How often do you communicate how you truly feel to your significant other? Are you the type to fear what might come with voicing your feelings? In order to get the most out of a relationship, it is important to evaluate your emotions properly and be able to discuss them with your partner (or potential partner) freely.
It’s definitely scary to fall in love. You may have heard the quote, “Love is giving someone the power to destroy you, and trusting that they won’t.” No matter how long you’ve been with someone, there is always the off-chance that something will go wrong. You may be dating to marry, but that isn’t guaranteed. Unless you communicate.
Even when you’re in the beginning stages of becoming serious with someone, it’s not a good idea to bottle up your feelings, no matter if they’re positive or negative. If you feel like you can’t say what’s on your mind at any given moment in time, then there must be an issue. It’s one thing to censor yourself in terms of profanity and sensitive topics (i.e. death, mental health, etc.), but it’s another to suppress any ideas you may have in moving forward in your relationship.
If you know they’re the type to stay hush about a lot of things, especially their emotions, then it may be good to jumpstart the conversation.
I know there’s always the fear of rejection. What if they don’t feel the same way? How do you go back to the way things were before you brought the issue up? My advice is to stop overthinking. Communication should not be one-sided. It’s not a “here’s the problem, fix it” kind of thing. It’s more of a back and forth for an hour or maybe even days, in order to thoroughly answer any wonders or questions that may exist between the two of you.
This works the same for people who may not be entirely certain about their relationship. Losing feelings is normal, as confusing as it may sound, and it’s important to be able to speak up if you aren’t content with your situation. By communicating, you are being considerate of others as well as yourself. Don’t lead them on, plain and simple. If you don’t see yourself being capable of reciprocating feelings, don’t beat around the bush. “Ghosting” is childish and only makes it more awkward when you run into each other in person.
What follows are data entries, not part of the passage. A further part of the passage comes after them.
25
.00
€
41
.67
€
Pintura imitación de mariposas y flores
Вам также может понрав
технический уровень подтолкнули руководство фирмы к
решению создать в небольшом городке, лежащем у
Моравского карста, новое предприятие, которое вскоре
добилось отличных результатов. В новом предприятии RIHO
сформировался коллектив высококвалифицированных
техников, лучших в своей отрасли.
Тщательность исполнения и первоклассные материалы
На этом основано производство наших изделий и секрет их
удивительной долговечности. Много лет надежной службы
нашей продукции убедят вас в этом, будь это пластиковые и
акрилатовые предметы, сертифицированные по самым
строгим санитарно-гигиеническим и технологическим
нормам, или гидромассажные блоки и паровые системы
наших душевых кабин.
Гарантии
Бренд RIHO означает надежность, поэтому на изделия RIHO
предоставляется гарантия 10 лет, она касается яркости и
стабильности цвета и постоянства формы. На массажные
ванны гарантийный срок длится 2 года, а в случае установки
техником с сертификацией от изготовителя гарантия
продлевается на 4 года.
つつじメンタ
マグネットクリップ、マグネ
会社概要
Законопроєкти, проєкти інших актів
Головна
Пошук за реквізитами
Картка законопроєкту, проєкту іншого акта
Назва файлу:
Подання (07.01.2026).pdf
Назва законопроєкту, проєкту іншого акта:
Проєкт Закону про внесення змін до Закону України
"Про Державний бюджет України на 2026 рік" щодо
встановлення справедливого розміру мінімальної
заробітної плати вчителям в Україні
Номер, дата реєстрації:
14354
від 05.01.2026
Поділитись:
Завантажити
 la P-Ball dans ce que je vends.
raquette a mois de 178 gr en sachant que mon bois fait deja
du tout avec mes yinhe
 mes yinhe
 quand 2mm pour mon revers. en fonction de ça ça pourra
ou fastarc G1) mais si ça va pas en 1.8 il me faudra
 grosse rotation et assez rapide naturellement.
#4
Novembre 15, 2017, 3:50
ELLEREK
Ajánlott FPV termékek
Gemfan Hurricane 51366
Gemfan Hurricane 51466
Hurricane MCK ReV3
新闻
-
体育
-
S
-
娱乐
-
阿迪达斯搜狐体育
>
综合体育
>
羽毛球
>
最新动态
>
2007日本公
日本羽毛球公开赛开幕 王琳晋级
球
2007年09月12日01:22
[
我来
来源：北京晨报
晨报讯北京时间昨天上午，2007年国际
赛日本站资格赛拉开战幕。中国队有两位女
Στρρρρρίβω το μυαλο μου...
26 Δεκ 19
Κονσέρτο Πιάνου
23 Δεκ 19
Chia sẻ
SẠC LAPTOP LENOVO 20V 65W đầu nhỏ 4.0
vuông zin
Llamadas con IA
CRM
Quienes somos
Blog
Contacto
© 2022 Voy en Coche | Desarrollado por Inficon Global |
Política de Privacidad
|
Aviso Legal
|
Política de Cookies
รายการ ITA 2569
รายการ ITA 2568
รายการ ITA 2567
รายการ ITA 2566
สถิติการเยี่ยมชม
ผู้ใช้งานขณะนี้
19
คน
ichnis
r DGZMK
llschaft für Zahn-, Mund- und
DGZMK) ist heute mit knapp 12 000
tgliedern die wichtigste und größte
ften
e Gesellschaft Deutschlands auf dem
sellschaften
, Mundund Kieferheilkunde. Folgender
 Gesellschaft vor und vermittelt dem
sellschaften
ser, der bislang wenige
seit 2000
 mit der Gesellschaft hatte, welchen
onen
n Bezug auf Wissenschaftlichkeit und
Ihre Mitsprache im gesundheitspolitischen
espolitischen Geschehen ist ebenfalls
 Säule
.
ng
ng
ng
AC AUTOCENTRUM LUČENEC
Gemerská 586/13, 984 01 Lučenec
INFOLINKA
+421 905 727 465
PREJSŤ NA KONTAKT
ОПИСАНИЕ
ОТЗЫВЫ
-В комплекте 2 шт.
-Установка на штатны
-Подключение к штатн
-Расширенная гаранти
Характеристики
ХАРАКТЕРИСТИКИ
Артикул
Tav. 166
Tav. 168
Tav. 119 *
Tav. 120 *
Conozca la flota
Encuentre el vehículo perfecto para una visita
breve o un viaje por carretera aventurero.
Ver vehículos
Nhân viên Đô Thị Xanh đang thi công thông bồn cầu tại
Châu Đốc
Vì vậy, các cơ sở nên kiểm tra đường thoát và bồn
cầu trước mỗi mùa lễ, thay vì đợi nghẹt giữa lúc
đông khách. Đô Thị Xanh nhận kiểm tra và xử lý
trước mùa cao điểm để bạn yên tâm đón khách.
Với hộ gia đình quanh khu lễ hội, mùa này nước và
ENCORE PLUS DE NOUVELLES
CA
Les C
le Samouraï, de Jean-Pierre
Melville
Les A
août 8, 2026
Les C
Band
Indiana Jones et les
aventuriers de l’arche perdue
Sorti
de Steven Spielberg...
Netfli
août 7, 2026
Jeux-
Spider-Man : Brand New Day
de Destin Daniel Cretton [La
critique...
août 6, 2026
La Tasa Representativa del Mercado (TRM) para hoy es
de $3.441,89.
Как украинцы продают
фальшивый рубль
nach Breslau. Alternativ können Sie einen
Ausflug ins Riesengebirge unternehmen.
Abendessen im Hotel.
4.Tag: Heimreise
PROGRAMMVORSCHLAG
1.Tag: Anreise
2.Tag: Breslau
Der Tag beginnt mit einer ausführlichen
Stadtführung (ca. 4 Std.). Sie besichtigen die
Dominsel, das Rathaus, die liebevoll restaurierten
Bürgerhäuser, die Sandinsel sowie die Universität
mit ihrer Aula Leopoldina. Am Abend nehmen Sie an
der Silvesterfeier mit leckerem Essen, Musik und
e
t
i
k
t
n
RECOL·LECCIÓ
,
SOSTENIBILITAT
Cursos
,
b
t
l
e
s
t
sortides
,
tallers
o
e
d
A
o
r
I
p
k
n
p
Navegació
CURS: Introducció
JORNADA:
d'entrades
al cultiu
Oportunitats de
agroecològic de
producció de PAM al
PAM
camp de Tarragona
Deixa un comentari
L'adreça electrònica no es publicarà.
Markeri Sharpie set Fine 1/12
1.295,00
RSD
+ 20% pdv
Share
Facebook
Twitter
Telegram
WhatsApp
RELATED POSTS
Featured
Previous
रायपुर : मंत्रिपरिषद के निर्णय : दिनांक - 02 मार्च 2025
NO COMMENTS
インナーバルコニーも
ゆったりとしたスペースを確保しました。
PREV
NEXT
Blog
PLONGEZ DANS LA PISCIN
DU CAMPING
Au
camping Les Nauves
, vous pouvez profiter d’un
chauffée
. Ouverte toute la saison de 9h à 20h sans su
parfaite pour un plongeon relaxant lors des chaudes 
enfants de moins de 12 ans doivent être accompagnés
Everyone wants a happy ending, it’s true. But it’s not ideal to keep playing into a fantasy that may cease to exist in a matter of months. Not everyone wants to settle down immediately. Not everyone sees themselves parenting three children in 10 years. You really don’t know unless it’s been seriously discussed. It’s not as simple as an “I want you forever, baby” text. We depend so much on virtual communication because it makes it increasingly easier to divide our time amongst our priorities and also check in on our significant others; but it’s not the same as verbally voicing how we feel.
So if that one thought has been running through your mind on replay and you have yet to address it, the time to do it is now.